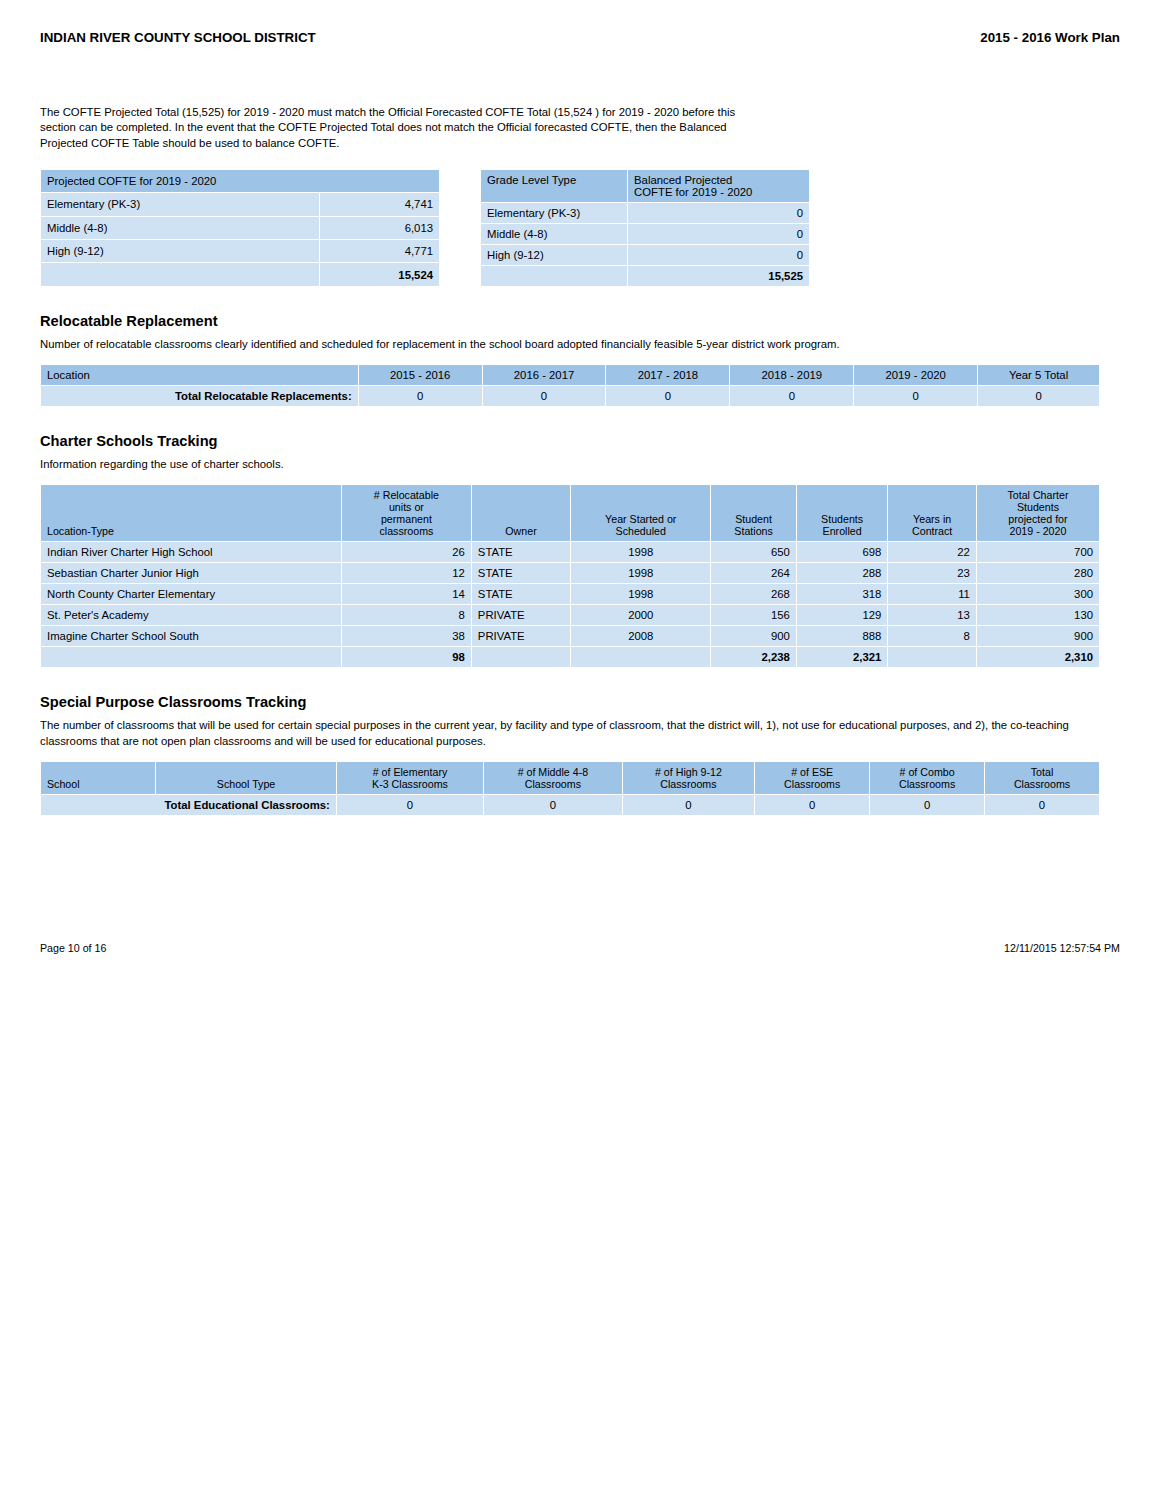INDIAN RIVER COUNTY SCHOOL DISTRICT
2015 - 2016 Work Plan
The COFTE Projected Total (15,525) for 2019 - 2020 must match the Official Forecasted COFTE Total (15,524 ) for 2019 - 2020 before this section can be completed. In the event that the COFTE Projected Total does not match the Official forecasted COFTE, then the Balanced Projected COFTE Table should be used to balance COFTE.
| Projected COFTE for 2019 - 2020 |
| Elementary (PK-3) | 4,741 |
| Middle (4-8) | 6,013 |
| High (9-12) | 4,771 |
| | 15,524 |
| Grade Level Type | Balanced Projected COFTE for 2019 - 2020 |
| Elementary (PK-3) | 0 |
| Middle (4-8) | 0 |
| High (9-12) | 0 |
| | 15,525 |
Relocatable Replacement
Number of relocatable classrooms clearly identified and scheduled for replacement in the school board adopted financially feasible 5-year district work program.
| Location | 2015 - 2016 | 2016 - 2017 | 2017 - 2018 | 2018 - 2019 | 2019 - 2020 | Year 5 Total |
| --- | --- | --- | --- | --- | --- | --- |
| Total Relocatable Replacements: | 0 | 0 | 0 | 0 | 0 | 0 |
Charter Schools Tracking
Information regarding the use of charter schools.
| Location-Type | # Relocatable units or permanent classrooms | Owner | Year Started or Scheduled | Student Stations | Students Enrolled | Years in Contract | Total Charter Students projected for 2019 - 2020 |
| --- | --- | --- | --- | --- | --- | --- | --- |
| Indian River Charter High School | 26 | STATE | 1998 | 650 | 698 | 22 | 700 |
| Sebastian Charter Junior High | 12 | STATE | 1998 | 264 | 288 | 23 | 280 |
| North County Charter Elementary | 14 | STATE | 1998 | 268 | 318 | 11 | 300 |
| St. Peter's Academy | 8 | PRIVATE | 2000 | 156 | 129 | 13 | 130 |
| Imagine Charter School South | 38 | PRIVATE | 2008 | 900 | 888 | 8 | 900 |
| | 98 | | | 2,238 | 2,321 | | 2,310 |
Special Purpose Classrooms Tracking
The number of classrooms that will be used for certain special purposes in the current year, by facility and type of classroom, that the district will, 1), not use for educational purposes, and 2), the co-teaching classrooms that are not open plan classrooms and will be used for educational purposes.
| School | School Type | # of Elementary K-3 Classrooms | # of Middle 4-8 Classrooms | # of High 9-12 Classrooms | # of ESE Classrooms | # of Combo Classrooms | Total Classrooms |
| --- | --- | --- | --- | --- | --- | --- | --- |
| Total Educational Classrooms: | 0 | 0 | 0 | 0 | 0 | 0 |
Page 10 of 16
12/11/2015 12:57:54 PM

──────────

Go through the lines above and write each one out verbatim, skipping the pictures.

Response below:
INDIAN RIVER COUNTY SCHOOL DISTRICT
2015 - 2016 Work Plan
The COFTE Projected Total (15,525) for 2019 - 2020 must match the Official Forecasted COFTE Total (15,524 ) for 2019 - 2020 before this section can be completed. In the event that the COFTE Projected Total does not match the Official forecasted COFTE, then the Balanced Projected COFTE Table should be used to balance COFTE.
| Projected COFTE for 2019 - 2020 |
| Elementary (PK-3) | 4,741 |
| Middle (4-8) | 6,013 |
| High (9-12) | 4,771 |
| | 15,524 |
| Grade Level Type | Balanced Projected COFTE for 2019 - 2020 |
| Elementary (PK-3) | 0 |
| Middle (4-8) | 0 |
| High (9-12) | 0 |
| | 15,525 |
Relocatable Replacement
Number of relocatable classrooms clearly identified and scheduled for replacement in the school board adopted financially feasible 5-year district work program.
| Location | 2015 - 2016 | 2016 - 2017 | 2017 - 2018 | 2018 - 2019 | 2019 - 2020 | Year 5 Total |
| --- | --- | --- | --- | --- | --- | --- |
| Total Relocatable Replacements: | 0 | 0 | 0 | 0 | 0 | 0 |
Charter Schools Tracking
Information regarding the use of charter schools.
| Location-Type | # Relocatable units or permanent classrooms | Owner | Year Started or Scheduled | Student Stations | Students Enrolled | Years in Contract | Total Charter Students projected for 2019 - 2020 |
| --- | --- | --- | --- | --- | --- | --- | --- |
| Indian River Charter High School | 26 | STATE | 1998 | 650 | 698 | 22 | 700 |
| Sebastian Charter Junior High | 12 | STATE | 1998 | 264 | 288 | 23 | 280 |
| North County Charter Elementary | 14 | STATE | 1998 | 268 | 318 | 11 | 300 |
| St. Peter's Academy | 8 | PRIVATE | 2000 | 156 | 129 | 13 | 130 |
| Imagine Charter School South | 38 | PRIVATE | 2008 | 900 | 888 | 8 | 900 |
| | 98 | | | 2,238 | 2,321 | | 2,310 |
Special Purpose Classrooms Tracking
The number of classrooms that will be used for certain special purposes in the current year, by facility and type of classroom, that the district will, 1), not use for educational purposes, and 2), the co-teaching classrooms that are not open plan classrooms and will be used for educational purposes.
| School | School Type | # of Elementary K-3 Classrooms | # of Middle 4-8 Classrooms | # of High 9-12 Classrooms | # of ESE Classrooms | # of Combo Classrooms | Total Classrooms |
| --- | --- | --- | --- | --- | --- | --- | --- |
| Total Educational Classrooms: | 0 | 0 | 0 | 0 | 0 | 0 |
Page 10 of 16
12/11/2015 12:57:54 PM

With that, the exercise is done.